» **Exercise objective**
Revise the lines from the one containing "envío puede hacer" through the end of the records so that "Chi tiết" becomes "Xem thêm", with nothing else changed. Leave the pictures out.

» **Recorded data**

* * *

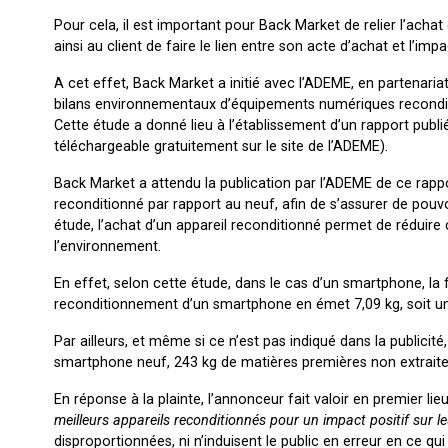
Pour cela, il est important pour Back Market de relier l’acha
ainsi au client de faire le lien entre son acte d’achat et l
A cet effet, Back Market a initié avec l’ADEME, en partenaria
bilans environnementaux d’équipements numériques reconditio
Cette étude a donné lieu à l’établissement d’un rapport publ
téléchargeable gratuitement sur le site de l’ADEME).
Back Market a attendu la publication par l’ADEME de ce rapp
reconditionné par rapport au neuf, afin de s’assurer de pouvoi
étude, l’achat d’un appareil reconditionné permet de réduire
l’environnement.
En effet, selon cette étude, dans le cas d’un smartphone, la
reconditionnement d’un smartphone en émet 7,09 kg, soit un
Par ailleurs, et même si ce n’est pas indiqué dans la public
smartphone neuf, 243 kg de matières premières non extraites
En réponse à la plainte, l’annonceur fait valoir en premier lie
meilleurs appareils reconditionnés pour un impact positif sur le
disproportionnées, ni n’induisent le public en erreur en ce q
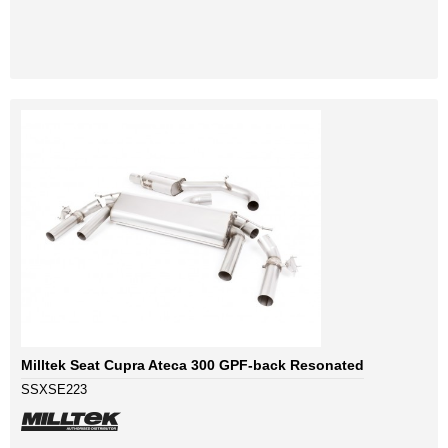
Milltek Seat Cupra Ateca 300 GPF-back Resonated
SSXSE223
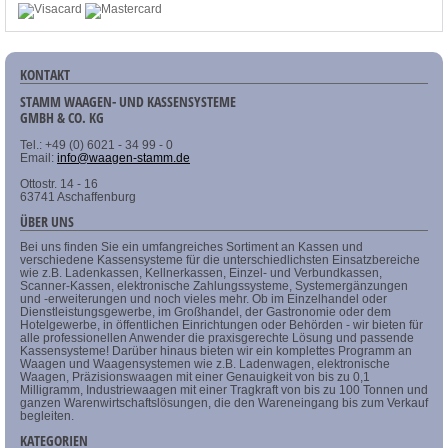
KONTAKT
STAMM WAAGEN- UND KASSENSYSTEME
GMBH & CO. KG
Tel.: +49 (0) 6021 - 34 99 - 0
Email:
info@waagen-stamm.de
Ottostr. 14 - 16
63741 Aschaffenburg
ÜBER UNS
Bei uns finden Sie ein umfangreiches Sortiment an Kassen und
verschiedene Kassensysteme für die unterschiedlichsten Einsatzbereiche
wie z.B. Ladenkassen, Kellnerkassen, Einzel- und Verbundkassen,
Scanner-Kassen, elektronische Zahlungssysteme, Systemergänzungen
und -erweiterungen und noch vieles mehr. Ob im Einzelhandel oder
Dienstleistungsgewerbe, im Großhandel, der Gastronomie oder dem
Hotelgewerbe, in öffentlichen Einrichtungen oder Behörden - wir bieten für
alle professionellen Anwender die praxisgerechte Lösung und passende
Kassensysteme! Darüber hinaus bieten wir ein komplettes Programm an
Waagen und Waagensystemen wie z.B. Ladenwagen, elektronische
Waagen, Präzisionswaagen mit einer Genauigkeit von bis zu 0,1
Milligramm, Industriewaagen mit einer Tragkraft von bis zu 100 Tonnen und
ganzen Warenwirtschaftslösungen, die den Wareneingang bis zum Verkauf
begleiten.
KATEGORIEN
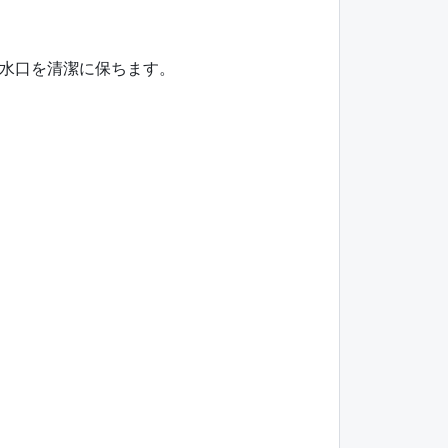
水口を清潔に保ちます。
。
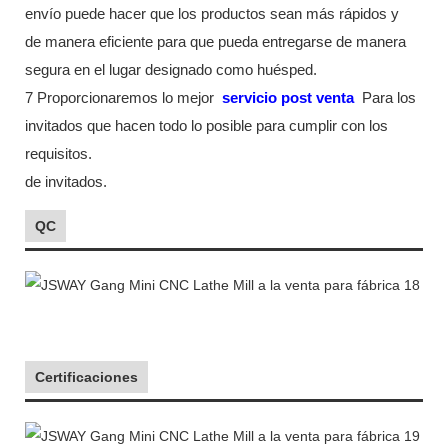
envío puede hacer que los productos sean más rápidos y
de manera eficiente para que pueda entregarse de manera
segura en el lugar designado como huésped.
7 Proporcionaremos lo mejor
servicio post venta
Para los
invitados que hacen todo lo posible para cumplir con los
requisitos.
de invitados.
QC
Certificaciones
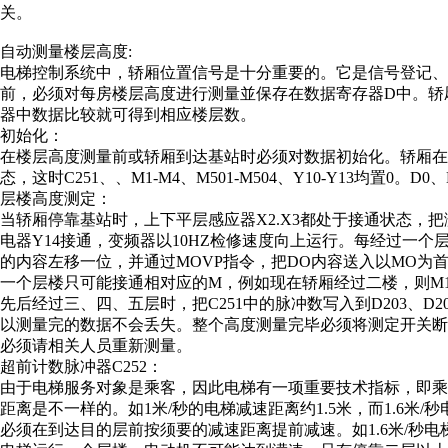
关。
自动测量楼层高度:
电梯控制系统中，轿厢位置信号是十分重要的。它是信号登记
前，必须对每房楼层高度进行测量並保存在数据寄存器D中。轿厢
器中数据比较就可得到相应楼层数。
初始化：
在楼层高度测量前或轿厢到达基站时必须对数据初始化。轿厢在基
态，这时C251、、M1-M4、M501-M504、Y10-Y13均置0。D0
层楼高度测定：
当轿厢停靠基站时，上下平层感应器X2.X3都处于接通状态，把
电器Y14接通，变频器以10HZ检修速度向上运行。每经过一个
的内容左移一位，并通过MOVP指令，把DO内容送入以MO为首
一个层楼只可能接通相对应的M，例如现在轿厢经过二楼，则M1接
先后经过三、四、五层时，把C251中的脉冲数写入到D203、D2
以测量完的数据不会丢失。整个高度测量完毕必须将测定开关
必须请相关人员重新测量。
超前计数脉冲器C252：
由于电梯服务对象是乘客，因此电梯有一项重要技术指标，即
距离是不一样的。如1米/秒的电梯减速距离约1.5米，而1.6米
必须在到达目的层前按须要的减速距离提前减速。如1.6米/秒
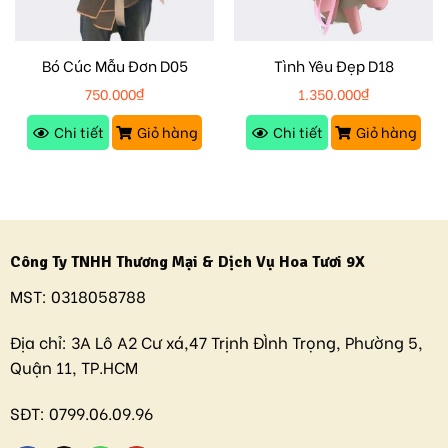
Bó Cúc Mẫu Đơn D05
Tình Yêu Đẹp D18
750.000
₫
1.350.000
₫
Chi tiết
Giỏ hàng
Chi tiết
Giỏ hàng
Công Ty TNHH Thương Mại & Dịch Vụ Hoa Tươi 9X
MST:
0318058788
Địa chỉ:
3A Lô A2 Cư xá,47 Trịnh ĐÌnh Trọng, Phường 5,
Quận 11, TP.HCM
SĐT:
0799.06.09.96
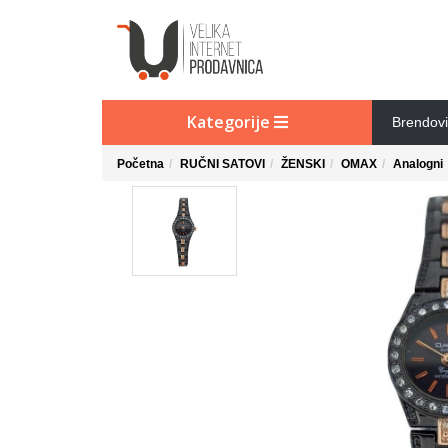
Kategorije
Brendovi
Početna
RUČNI SATOVI
ŽENSKI
OMAX
Analogni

* * *

» **Output below**
envío puede hacer que los productos sean más rápidos y
de manera eficiente para que pueda entregarse de manera
segura en el lugar designado como huésped.
7 Proporcionaremos lo mejor
servicio post venta
Para los
invitados que hacen todo lo posible para cumplir con los
requisitos.
de invitados.
QC
Certificaciones
关。
自动测量楼层高度:
电梯控制系统中，轿厢位置信号是十分重要的。它是信号登记
前，必须对每房楼层高度进行测量並保存在数据寄存器D中。轿厢
器中数据比较就可得到相应楼层数。
初始化：
在楼层高度测量前或轿厢到达基站时必须对数据初始化。轿厢在基
态，这时C251、、M1-M4、M501-M504、Y10-Y13均置0。D0
层楼高度测定：
当轿厢停靠基站时，上下平层感应器X2.X3都处于接通状态，把
电器Y14接通，变频器以10HZ检修速度向上运行。每经过一个
的内容左移一位，并通过MOVP指令，把DO内容送入以MO为首
一个层楼只可能接通相对应的M，例如现在轿厢经过二楼，则M1接
先后经过三、四、五层时，把C251中的脉冲数写入到D203、D2
以测量完的数据不会丢失。整个高度测量完毕必须将测定开关
必须请相关人员重新测量。
超前计数脉冲器C252：
由于电梯服务对象是乘客，因此电梯有一项重要技术指标，即
距离是不一样的。如1米/秒的电梯减速距离约1.5米，而1.6米
必须在到达目的层前按须要的减速距离提前减速。如1.6米/秒
Bó Cúc Mẫu Đơn D05
Tình Yêu Đẹp D18
750.000
₫
1.350.000
₫
Xem thêm
Giỏ hàng
Xem thêm
Giỏ hàng
Công Ty TNHH Thương Mại & Dịch Vụ Hoa Tươi 9X
MST:
0318058788
Địa chỉ:
3A Lô A2 Cư xá,47 Trịnh ĐÌnh Trọng, Phường 5,
Quận 11, TP.HCM
SĐT:
0799.06.09.96
Kategorije
Brendovi
Početna
RUČNI SATOVI
ŽENSKI
OMAX
Analogni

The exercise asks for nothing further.